So do you feel better now or do you want to keep trying to make a big deal out of nothing?


----------



## Johnny Hair Boy (Jul 11, 2004)

*Suzuki Aerio*

I can get 2 bikes, a repair stand, a full set of tools in a big red tool box, Camping gear for two and food and suplies for a 24 hour race in one of these no propblem. Its AWD to boot


----------



## nachomc (Apr 26, 2006)

Johnny Hair Boy said:


> I can get 2 bikes, a repair stand, a full set of tools in a big red tool box, Camping gear for two and food and suplies for a 24 hour race in one of these no propblem. Its AWD to boot


Better watch out, man. Jayem is the _premier_ interior-cargo expert and will make you draw a diagram to prove your story.


----------



## Johnny Hair Boy (Jul 11, 2004)

I have photos of it loaded. My girlfriend and I have the same car, they are great for hauling bikes as I do not like roof racks.


----------



## dadat40 (Jan 3, 2005)

We have a merc sable wagon that will hold 2 bike very nice as long at the riders are not to tall or you will need to remove seat post. on my roof I carry 5 and 5 riders inside . looks like a team car when it is loaded down.


----------



## Jayem (Jul 16, 2005)

nachomc said:


> There are a few reasons I put the bike on the roof of the car. It's _easier_ than putting multiple bikes in the back. It's also cleaner obviously. I don't worry about gas mileage because I can afford to pay for gas.

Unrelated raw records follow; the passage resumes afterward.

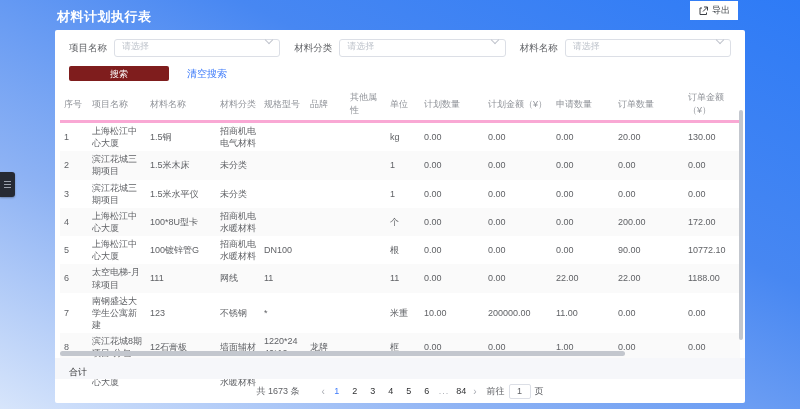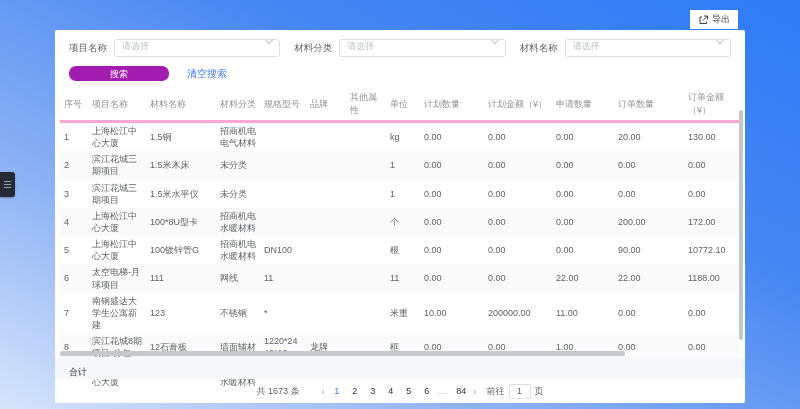--- a/index.html
+++ b/index.html
@@ -1,39 +1,39 @@
 <!DOCTYPE html>
 <html><head>
 <meta charset="utf-8">
 <style>
   html,body{margin:0;padding:0;}
   body{width:800px;height:409px;overflow:hidden;font-family:"Liberation Sans","DejaVu Sans",sans-serif;}
   .stage{position:relative;width:800px;height:409px;overflow:hidden;
     background:linear-gradient(to bottom left,#2e7bf6 0%,#4787f2 35%,#8db2f4 70%,#d7e5fb 100%);}
   
   .title{position:absolute;left:57px;top:8px;font-size:13px;font-weight:bold;color:#ffffff;letter-spacing:.5px;}
-  .export-btn{position:absolute;right:62px;top:10px;height:19px;display:flex;align-items:center;gap:4px;
+  .export-btn{position:absolute;right:62px;top:1px;height:19px;display:flex;align-items:center;gap:4px;
     background:#ffffff;border:none;border-radius:0;padding:0 8px;font-size:9px;color:#3a3f45;cursor:pointer;}
   
   .drawer{position:absolute;left:0;top:172px;width:15px;height:25px;background:#262a33;border-radius:0 3px 3px 0;
     display:flex;flex-direction:column;justify-content:center;align-items:center;gap:2px;cursor:pointer;box-shadow:0 1px 2px rgba(0,0,0,.3);}
   .drawer .bar{width:7px;height:1px;background:#9aa0ab;}
   
   .card{position:absolute;left:55px;top:30px;width:690px;height:373px;background:#ffffff;border-radius:2px;}
   
   .filters{display:flex;align-items:center;padding:9px 14px 0 14px;gap:14px;}
   .fgroup{display:flex;align-items:center;flex:1;gap:7px;}
   .flabel{font-size:9.5px;color:#606266;white-space:nowrap;}
   .fselect{flex:1;height:16px;border:1px solid #dcdfe6;border-radius:3px;display:flex;align-items:flex-start;
     justify-content:space-between;padding:0 7px;background:#fff;cursor:pointer;}
   .placeholder{font-size:9px;color:#bfc4cc;}
   .chev{width:5px;height:5px;border-right:1px solid #c0c4cc;border-bottom:1px solid #c0c4cc;transform:rotate(45deg);margin-top:-3px;}
   
   .actions{display:flex;align-items:center;padding:9px 14px 0 14px;gap:18px;}
-  .search-btn{width:100px;height:15px;background:#a21caf;color:#fff;border:none;border-radius:7px;font-size:9px;line-height:15px;cursor:pointer;}
+  .search-btn{width:100px;height:15px;background:#7f1d1d;color:#fff;border:none;border-radius:2px;font-size:9px;line-height:15px;cursor:pointer;}
   .clear-link{font-size:10px;color:#3e7bfa;cursor:pointer;text-decoration:none;}
   
   .table-wrap{margin:7px 0 0 5px;width:680px;}
   table{border-collapse:collapse;table-layout:fixed;width:680px;}
   th{color:#909399;font-weight:normal;font-size:9px;text-align:left;padding:3px 4px;height:12px;vertical-align:middle;word-break:break-all;}
   td{color:#606266;font-size:9px;padding:2px 4px;height:22px;vertical-align:middle;word-break:break-all;line-height:1.35;}
   thead tr{border-bottom:3px solid #f9a8d4;}
   tbody tr:nth-child(even){background:#fafafa;}
   
   .hscroll{position:absolute;left:5px;top:321px;width:565px;height:5px;background:#c3c7ce;border-radius:3px;cursor:pointer;}
@@ -52,20 +52,21 @@
   .page-ellipsis{color:#a8abb2;letter-spacing:1px;}
   .arrow{color:#a8abb2;cursor:pointer;font-size:10px;}
   .goto-wrap{display:flex;align-items:center;gap:4px;margin-left:4px;}
   .goto-input{width:20px;height:13px;border:1px solid #dcdfe6;border-radius:2px;text-align:center;font-size:9px;color:#606266;padding:0;}
 </style>
 </head>
 <body>
 
 <div class="stage">
 
+  <div class="title">材料计划执行表</div>
 
   <button class="export-btn">
     <svg width="10" height="10" viewBox="0 0 10 10">
       <path d="M4 2 H2 V8.5 H8.5 V6.5" fill="none" stroke="#3a3f45" stroke-width="1"></path>
       <path d="M6 1 H9.5 V4.5 M9.5 1 L5 5.5" fill="none" stroke="#3a3f45" stroke-width="1"></path>
     </svg>
     <span>导出</span>
   </button>
 
   <div class="drawer">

Yeah, so it's not so easy to cram two bikes in there, and it screws up the interior, which is what I said originally. Thanks.


----------



## nachomc (Apr 26, 2006)

Jayem said:


> Yeah, so it's not so easy to cram two bikes in there, and it screws up the interior, which is what I said originally. Thanks.


I said it's easier to put the bikes on the roof. I did not say it's hard to put bikes in the car.

Regardless of you having your head in your ass about this, you can do it, it's not hard, it won't destroy the inside of your car. If I could walk I'd go out to my garage, put two bikes in the back and see about fitting in a third just to prove you wrong.

Anyway, I don't know why I let you drag me in to this, especially considering the OP never included anything about ease or what could happen to the interior, only whether or not you could do it.


----------



## Jayem (Jul 16, 2005)

nachomc said:


> Anyway, I don't know why I let you drag me in to this


I don't know why you let me drag you into this either. Pretty strange.


----------



## daleksic (Aug 26, 2007)

I got a 98 Ford Taurus Stationwagon, and when I had my old bikes i threw them both in there and closed the trunk. Since I got my new bike, and i don't want to scratch it, i ended up buying a trunk rack and it works much better and it's easier to; plus i can have a cooler with a 6 pack of b... soda in the backseat.


----------



## dewthedru (Nov 8, 2004)

Johnny Hair Boy said:


> I can get 2 bikes, a repair stand, a full set of tools in a big red tool box, Camping gear for two and food and suplies for a 24 hour race in one of these no propblem. Its AWD to boot


what kind of car is that?


----------



## Johnny Hair Boy (Jul 11, 2004)

dewthedru said:


> what kind of car is that?


Its a Suzuki Aerio hatch back they discontinued it in 2007 to bring the little SUV thing they are now pushing, it is much smaller and has a smaller engine  .


----------



## cid499 (Nov 13, 2006)

I've fit 4 bikes (road) with room for at least 2 more in the back of my Volvo 960 station wagon. This is with the seats folded down, seatposts out, and front wheels out. Then just line them up like books.


----------



## ryguy79 (Apr 12, 2007)

lo and behold i was able to fit my bike in my forester totally complete. didn't move the seat, didn't remove any wheels. its sweet. so convenient.


----------



## daleksic (Aug 26, 2007)

Wednesday I went out with my wife, sister-in-law and her boyfriend and I stuffed 4 bikes with room to spare into a Dodge Caravan. Had to take the front tires of the bikes but they all fit...


----------



## paranoid56 (Jul 26, 2007)

the other weekend i put two DH bikes and a HT in the back of my subaru wrx wagon. had to take the front wheels off the bikes, but everything else worked fine. was very tight fit with the bikes and full gear and luggage, but it all made it. 

Shane


----------